This isn’t the Hedda Gabler you studied in school.

Written and directed by Nia DaCosta (Candyman, The Marvels), Hedda is a reimagining of Henrik Ibsen’s classic play, with Tessa Thompson in the title role, and a number of changes to the original story.

Prime Video released a trailer Thursday that revealed that the film is now set in the Roaring ’20s, and the married Hedda’s former lover is now a woman. (The gender-swapped character is called Eileen instead of Eilort, giving Thompson’s character the opportunity to utter the line, “Come on, Eileen.”

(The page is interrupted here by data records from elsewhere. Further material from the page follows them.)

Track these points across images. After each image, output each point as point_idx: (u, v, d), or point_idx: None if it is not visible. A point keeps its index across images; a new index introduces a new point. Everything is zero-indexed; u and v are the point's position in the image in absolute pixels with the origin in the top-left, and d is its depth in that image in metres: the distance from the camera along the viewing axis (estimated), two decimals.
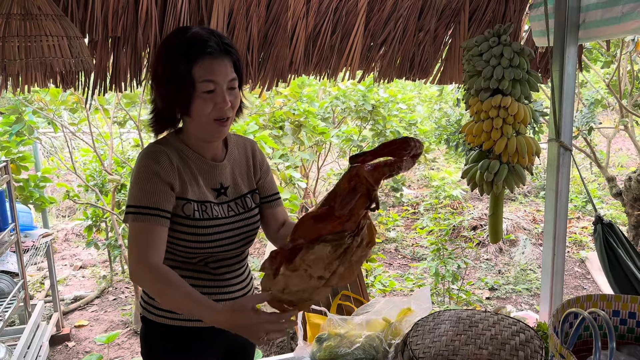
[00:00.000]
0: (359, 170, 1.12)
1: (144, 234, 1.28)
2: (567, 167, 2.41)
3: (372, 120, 5.14)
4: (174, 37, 1.35)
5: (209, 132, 1.35)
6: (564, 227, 2.47)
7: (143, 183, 1.30)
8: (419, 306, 1.59)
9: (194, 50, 1.28)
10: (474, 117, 2.34)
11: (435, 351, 1.31)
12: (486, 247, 5.38)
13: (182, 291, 1.24)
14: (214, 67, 1.29)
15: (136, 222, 1.28)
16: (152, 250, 1.27)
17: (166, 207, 1.31)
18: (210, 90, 1.29)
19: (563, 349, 0.92)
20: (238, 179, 1.46)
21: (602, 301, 1.14)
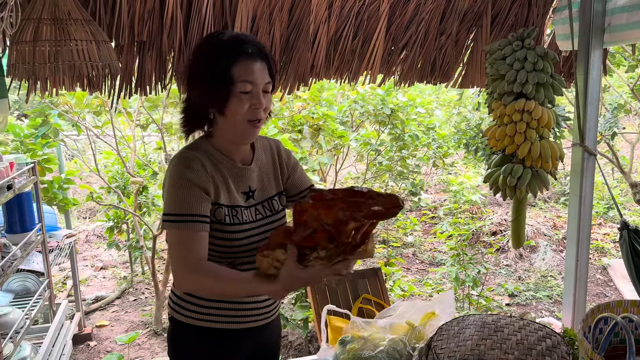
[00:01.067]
0: (305, 204, 1.15)
1: (185, 241, 1.29)
2: (591, 172, 2.38)
3: (391, 124, 5.13)
4: (213, 38, 1.37)
5: (242, 133, 1.36)
6: (588, 233, 2.43)
7: (178, 190, 1.31)
8: (443, 310, 1.58)
9: (234, 50, 1.30)
10: (496, 121, 2.32)
11: (460, 355, 1.30)
12: (506, 252, 5.32)
13: (230, 278, 1.28)
14: (253, 68, 1.31)
15: (176, 229, 1.30)
16: (194, 255, 1.29)
17: (204, 211, 1.32)
18: (247, 91, 1.30)
19: (595, 354, 0.92)
20: (265, 182, 1.47)
21: (633, 307, 1.12)
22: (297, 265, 1.19)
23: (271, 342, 1.57)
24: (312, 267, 1.18)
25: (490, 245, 5.26)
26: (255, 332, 1.47)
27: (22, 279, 3.10)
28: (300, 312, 3.46)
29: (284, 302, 4.47)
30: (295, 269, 1.19)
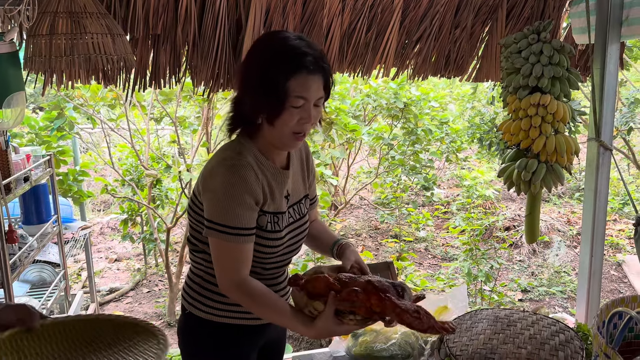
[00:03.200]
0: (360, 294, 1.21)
1: (233, 253, 1.30)
2: (606, 167, 2.36)
3: (404, 118, 5.11)
4: (272, 44, 1.33)
5: (285, 144, 1.35)
6: (603, 228, 2.41)
7: (230, 202, 1.28)
8: (456, 304, 1.58)
9: (294, 63, 1.27)
10: (511, 115, 2.30)
11: (472, 349, 1.30)
12: (519, 248, 5.29)
13: (271, 307, 1.31)
14: (309, 84, 1.28)
15: (224, 241, 1.30)
16: (241, 267, 1.31)
17: (253, 224, 1.33)
18: (299, 106, 1.28)
19: (609, 348, 0.91)
20: (297, 185, 1.47)
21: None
22: (335, 321, 1.23)
23: (280, 335, 1.59)
24: (346, 324, 1.24)
25: (504, 240, 5.23)
26: (268, 327, 1.48)
27: (38, 270, 3.15)
28: None
29: None
30: (333, 324, 1.23)
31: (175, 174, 4.26)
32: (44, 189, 2.94)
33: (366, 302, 1.18)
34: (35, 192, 2.86)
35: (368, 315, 1.21)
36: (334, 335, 1.27)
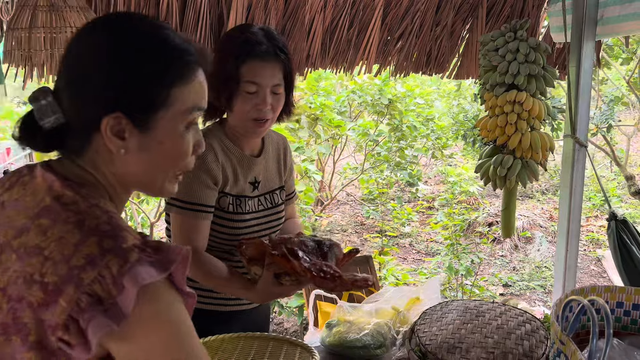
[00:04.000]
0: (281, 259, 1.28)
1: (189, 226, 1.37)
2: (582, 163, 2.41)
3: (389, 114, 5.15)
4: (233, 33, 1.41)
5: (247, 130, 1.42)
6: (578, 223, 2.47)
7: (188, 179, 1.35)
8: (428, 296, 1.62)
9: (244, 50, 1.33)
10: (489, 112, 2.35)
11: (441, 339, 1.34)
12: (501, 244, 5.36)
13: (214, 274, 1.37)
14: (260, 70, 1.34)
15: (181, 215, 1.37)
16: (195, 241, 1.37)
17: (210, 202, 1.39)
18: (252, 92, 1.34)
19: (563, 335, 0.95)
20: (269, 175, 1.53)
21: (606, 292, 1.15)
22: (274, 282, 1.29)
23: (260, 322, 1.63)
24: (285, 285, 1.31)
25: (485, 235, 5.30)
26: (245, 314, 1.52)
27: None
28: (295, 300, 3.51)
29: None
30: (272, 285, 1.29)
31: None
32: None
33: (284, 264, 1.24)
34: None
35: (297, 276, 1.26)
36: (275, 297, 1.34)
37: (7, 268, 0.68)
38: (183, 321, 0.73)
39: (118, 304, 0.65)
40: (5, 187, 0.77)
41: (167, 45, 0.76)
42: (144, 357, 0.70)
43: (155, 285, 0.69)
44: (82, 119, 0.75)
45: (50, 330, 0.65)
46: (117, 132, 0.74)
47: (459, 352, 1.29)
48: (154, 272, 0.68)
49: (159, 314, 0.69)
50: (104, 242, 0.67)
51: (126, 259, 0.66)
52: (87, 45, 0.77)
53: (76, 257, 0.66)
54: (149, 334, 0.69)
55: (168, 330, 0.70)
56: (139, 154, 0.76)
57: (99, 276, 0.65)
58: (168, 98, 0.75)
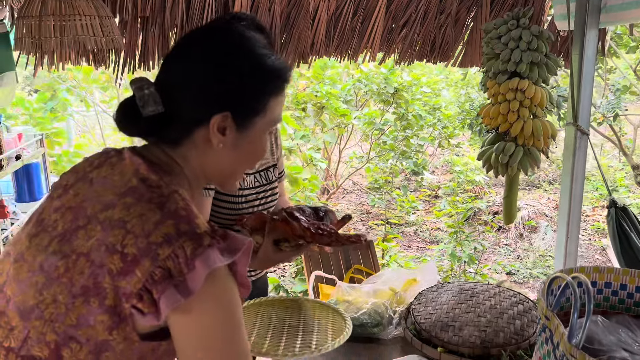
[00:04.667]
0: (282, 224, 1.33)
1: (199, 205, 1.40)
2: (583, 151, 2.42)
3: (395, 103, 5.16)
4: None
5: None
6: (579, 211, 2.48)
7: None
8: (425, 278, 1.66)
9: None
10: (491, 99, 2.36)
11: (436, 317, 1.38)
12: (506, 232, 5.38)
13: None
14: None
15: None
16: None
17: None
18: None
19: (548, 311, 0.99)
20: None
21: (595, 272, 1.19)
22: (273, 249, 1.34)
23: (261, 290, 1.73)
24: (284, 252, 1.36)
25: (488, 224, 5.32)
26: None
27: None
28: (300, 285, 3.57)
29: (285, 275, 4.58)
30: (272, 252, 1.34)
31: None
32: (36, 168, 3.00)
33: (285, 228, 1.30)
34: (28, 171, 2.92)
35: (296, 241, 1.33)
36: (276, 263, 1.38)
37: (91, 237, 0.76)
38: (236, 308, 0.78)
39: (187, 281, 0.72)
40: (94, 166, 0.86)
41: (273, 59, 0.87)
42: (195, 333, 0.75)
43: (220, 269, 0.75)
44: (192, 114, 0.84)
45: (125, 297, 0.72)
46: (221, 129, 0.83)
47: (452, 330, 1.33)
48: (222, 258, 0.75)
49: (218, 297, 0.76)
50: (180, 225, 0.75)
51: (200, 243, 0.74)
52: (206, 49, 0.85)
53: (155, 234, 0.74)
54: (205, 313, 0.75)
55: (222, 313, 0.76)
56: (230, 149, 0.86)
57: (173, 254, 0.72)
58: (266, 106, 0.86)
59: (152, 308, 0.72)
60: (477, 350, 1.28)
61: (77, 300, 0.74)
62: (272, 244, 1.33)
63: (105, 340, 0.74)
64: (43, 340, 0.74)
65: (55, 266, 0.76)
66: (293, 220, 1.28)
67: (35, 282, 0.77)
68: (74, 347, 0.74)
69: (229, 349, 0.76)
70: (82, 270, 0.75)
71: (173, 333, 0.76)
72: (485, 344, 1.28)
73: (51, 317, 0.75)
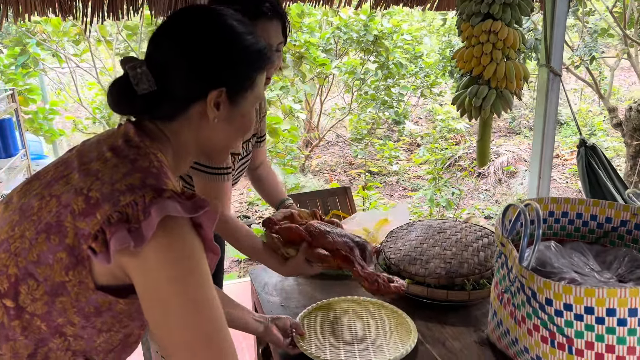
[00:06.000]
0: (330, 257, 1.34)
1: (222, 191, 1.40)
2: (556, 92, 2.45)
3: (376, 52, 5.10)
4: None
5: None
6: (551, 151, 2.55)
7: None
8: (396, 218, 1.71)
9: (251, 11, 1.29)
10: (465, 42, 2.36)
11: (404, 253, 1.44)
12: (486, 178, 5.48)
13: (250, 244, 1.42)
14: (269, 29, 1.32)
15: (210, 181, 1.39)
16: (228, 203, 1.42)
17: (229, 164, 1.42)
18: None
19: (503, 238, 1.04)
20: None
21: (553, 203, 1.24)
22: (305, 264, 1.35)
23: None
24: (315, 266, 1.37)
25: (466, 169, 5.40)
26: None
27: None
28: None
29: None
30: (303, 266, 1.35)
31: None
32: (9, 124, 2.96)
33: (334, 262, 1.31)
34: (1, 127, 2.88)
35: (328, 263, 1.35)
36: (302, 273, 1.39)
37: (69, 183, 0.81)
38: (196, 265, 0.78)
39: (142, 228, 0.74)
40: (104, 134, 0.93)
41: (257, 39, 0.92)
42: (153, 285, 0.76)
43: (178, 221, 0.77)
44: (188, 90, 0.86)
45: (83, 239, 0.76)
46: (216, 104, 0.87)
47: (419, 263, 1.39)
48: (180, 209, 0.76)
49: (174, 249, 0.76)
50: (147, 179, 0.78)
51: (161, 194, 0.76)
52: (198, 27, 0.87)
53: (120, 183, 0.77)
54: (160, 265, 0.75)
55: (179, 266, 0.76)
56: (224, 123, 0.90)
57: (134, 202, 0.75)
58: (254, 81, 0.91)
59: (103, 248, 0.74)
60: (442, 281, 1.34)
61: (40, 236, 0.77)
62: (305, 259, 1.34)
63: (62, 282, 0.77)
64: (5, 273, 0.78)
65: (32, 206, 0.81)
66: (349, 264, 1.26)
67: (12, 219, 0.82)
68: (32, 285, 0.77)
69: (188, 307, 0.76)
70: (50, 209, 0.79)
71: (135, 286, 0.78)
72: (450, 275, 1.34)
73: (16, 250, 0.78)
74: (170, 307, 0.76)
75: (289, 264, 1.37)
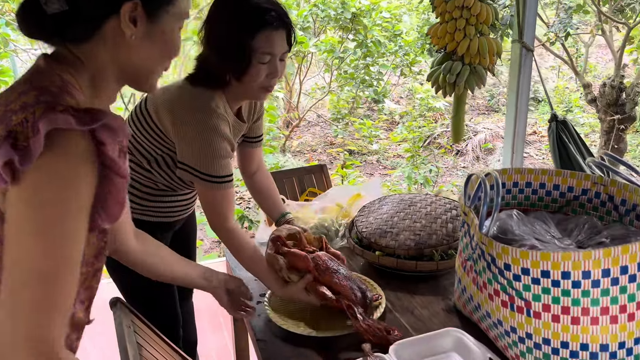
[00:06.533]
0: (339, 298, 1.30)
1: (225, 199, 1.37)
2: (528, 67, 2.48)
3: (354, 30, 5.08)
4: (235, 2, 1.32)
5: (253, 96, 1.41)
6: (524, 126, 2.58)
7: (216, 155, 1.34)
8: (369, 193, 1.73)
9: (256, 21, 1.28)
10: (439, 18, 2.36)
11: (375, 226, 1.47)
12: (464, 156, 5.54)
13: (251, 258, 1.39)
14: (274, 39, 1.30)
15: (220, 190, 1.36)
16: (229, 210, 1.39)
17: (232, 170, 1.40)
18: (266, 62, 1.31)
19: (465, 207, 1.06)
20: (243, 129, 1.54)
21: (517, 173, 1.27)
22: (304, 292, 1.34)
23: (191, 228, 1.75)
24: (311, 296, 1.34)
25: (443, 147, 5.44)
26: (179, 223, 1.61)
27: None
28: None
29: (250, 207, 4.66)
30: (300, 293, 1.34)
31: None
32: None
33: (335, 304, 1.28)
34: None
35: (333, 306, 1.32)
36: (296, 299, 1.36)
37: None
38: (74, 195, 0.72)
39: (30, 147, 0.68)
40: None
41: None
42: (23, 207, 0.71)
43: (68, 137, 0.71)
44: (100, 6, 0.81)
45: None
46: (132, 19, 0.81)
47: (389, 235, 1.42)
48: (73, 121, 0.70)
49: (53, 170, 0.70)
50: (42, 96, 0.73)
51: (53, 108, 0.71)
52: None
53: (14, 103, 0.73)
54: (33, 184, 0.70)
55: (52, 191, 0.70)
56: (143, 41, 0.84)
57: (24, 119, 0.70)
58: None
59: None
60: (411, 252, 1.37)
61: None
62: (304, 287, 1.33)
63: None
64: None
65: None
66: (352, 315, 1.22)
67: None
68: None
69: (42, 237, 0.70)
70: None
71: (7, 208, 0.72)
72: (419, 246, 1.37)
73: None
74: (23, 232, 0.70)
75: (289, 288, 1.35)
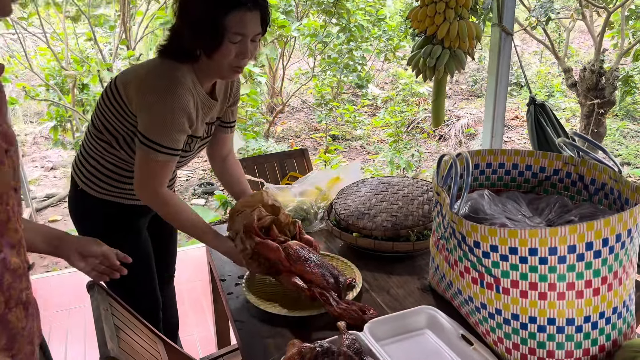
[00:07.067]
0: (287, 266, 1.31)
1: (161, 168, 1.37)
2: (507, 51, 2.50)
3: (337, 14, 5.04)
4: None
5: (222, 75, 1.40)
6: (503, 110, 2.61)
7: (171, 127, 1.34)
8: (348, 176, 1.74)
9: (230, 0, 1.28)
10: (419, 1, 2.36)
11: (353, 208, 1.48)
12: (447, 141, 5.58)
13: (189, 221, 1.40)
14: (247, 20, 1.30)
15: (154, 157, 1.35)
16: (164, 180, 1.39)
17: (181, 146, 1.40)
18: (237, 42, 1.31)
19: (438, 187, 1.08)
20: (216, 111, 1.53)
21: (490, 155, 1.29)
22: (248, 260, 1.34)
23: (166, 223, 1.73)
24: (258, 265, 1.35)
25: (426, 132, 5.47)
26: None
27: None
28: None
29: None
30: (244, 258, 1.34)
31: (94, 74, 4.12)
32: None
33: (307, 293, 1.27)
34: None
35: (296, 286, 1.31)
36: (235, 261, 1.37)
37: None
38: None
39: None
40: None
41: None
42: None
43: None
44: None
45: None
46: None
47: (367, 217, 1.43)
48: None
49: None
50: None
51: None
52: None
53: None
54: None
55: None
56: None
57: None
58: None
59: None
60: (388, 233, 1.39)
61: None
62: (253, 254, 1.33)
63: None
64: None
65: None
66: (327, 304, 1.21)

Hedda Gabler’s life is one of excess and confinement at the same time, much like in the 1891 play. Hedda is free to party, but still under the control of her husband George, played by Tom Bateman. before the bacchanalia seen in the trailer, her husband orders her not to cause any trouble on “the most important night of the year.”

But trouble, in the form of Hedda’s former lover Eileen (Nina Hoss), is a surprise guest at the party. According to the film’s synopsis, “Over the course of one charged night, long-repressed desires and hidden tensions erupt—pulling her and everyone around her into a spiral of manipulation, passion, and betrayal.”

Tessa Thompson in Hedda. Image courtesy of Amazon MGM Studios.

Thompson and DaCosta have worked together before on The Marvels, and both are producing Hedda. Imogen Poots, Nicholas Pinnock and Finbar Lynch also star.

Ibsen’s play has been performed and made for film and television numerous times since it was first staged in Munich in 1891, and the tragic role of Hedda Gabler is considered one of the greatest dramatic roles for women.